╭──

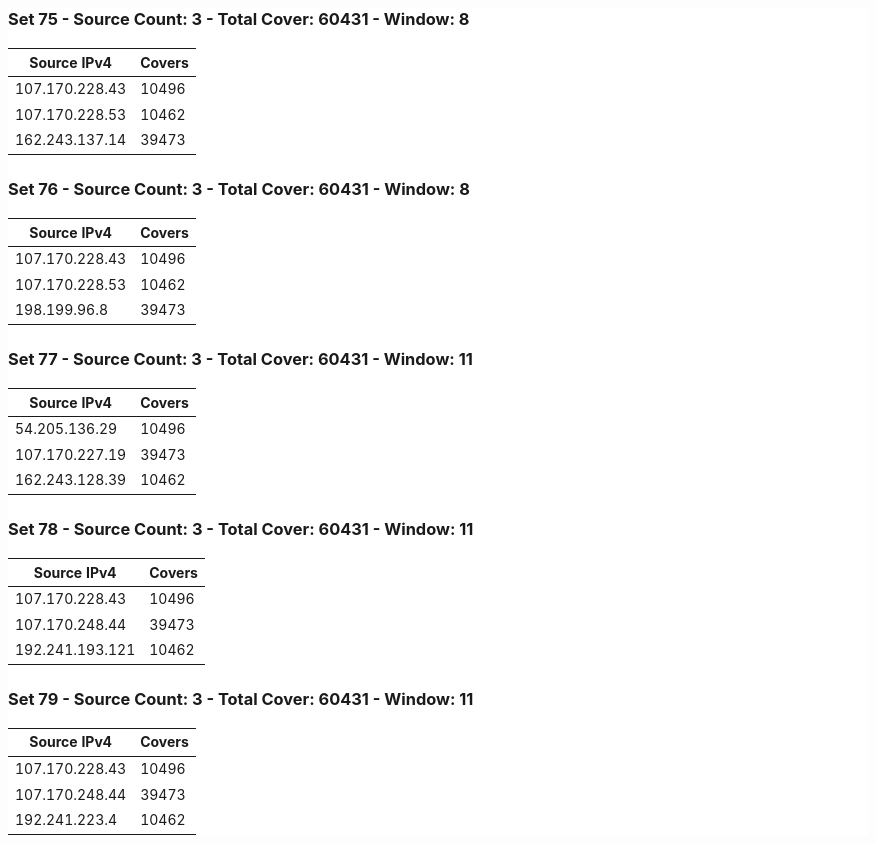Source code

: ### Set 75 - Source Count: 3 - Total Cover: 60431 - Window: 8

| Source IPv4 | Covers |
| --- | --- |
| 107.170.228.43 | 10496 |
| 107.170.228.53 | 10462 |
| 162.243.137.14 | 39473 |

### Set 76 - Source Count: 3 - Total Cover: 60431 - Window: 8

| Source IPv4 | Covers |
| --- | --- |
| 107.170.228.43 | 10496 |
| 107.170.228.53 | 10462 |
| 198.199.96.8 | 39473 |

### Set 77 - Source Count: 3 - Total Cover: 60431 - Window: 11

| Source IPv4 | Covers |
| --- | --- |
| 54.205.136.29 | 10496 |
| 107.170.227.19 | 39473 |
| 162.243.128.39 | 10462 |

### Set 78 - Source Count: 3 - Total Cover: 60431 - Window: 11

| Source IPv4 | Covers |
| --- | --- |
| 107.170.228.43 | 10496 |
| 107.170.248.44 | 39473 |
| 192.241.193.121 | 10462 |

### Set 79 - Source Count: 3 - Total Cover: 60431 - Window: 11

| Source IPv4 | Covers |
| --- | --- |
| 107.170.228.43 | 10496 |
| 107.170.248.44 | 39473 |
| 192.241.223.4 | 10462 |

╰──

▶ Exercise details
An exact restatement of the lines from the one with "162.243.137.14 | 39473 |" through the last line of the data is the only acceptable answer.

▶ Solution to this problem
| 162.243.137.14 | 39473 |

### Set 76 - Source Count: 3 - Total Cover: 60431 - Window: 8

| Source IPv4 | Covers |
| --- | --- |
| 107.170.228.43 | 10496 |
| 107.170.228.53 | 10462 |
| 198.199.96.8 | 39473 |

### Set 77 - Source Count: 3 - Total Cover: 60431 - Window: 11

| Source IPv4 | Covers |
| --- | --- |
| 54.205.136.29 | 10496 |
| 107.170.227.19 | 39473 |
| 162.243.128.39 | 10462 |

### Set 78 - Source Count: 3 - Total Cover: 60431 - Window: 11

| Source IPv4 | Covers |
| --- | --- |
| 107.170.228.43 | 10496 |
| 107.170.248.44 | 39473 |
| 192.241.193.121 | 10462 |

### Set 79 - Source Count: 3 - Total Cover: 60431 - Window: 11

| Source IPv4 | Covers |
| --- | --- |
| 107.170.228.43 | 10496 |
| 107.170.248.44 | 39473 |
| 192.241.223.4 | 10462 |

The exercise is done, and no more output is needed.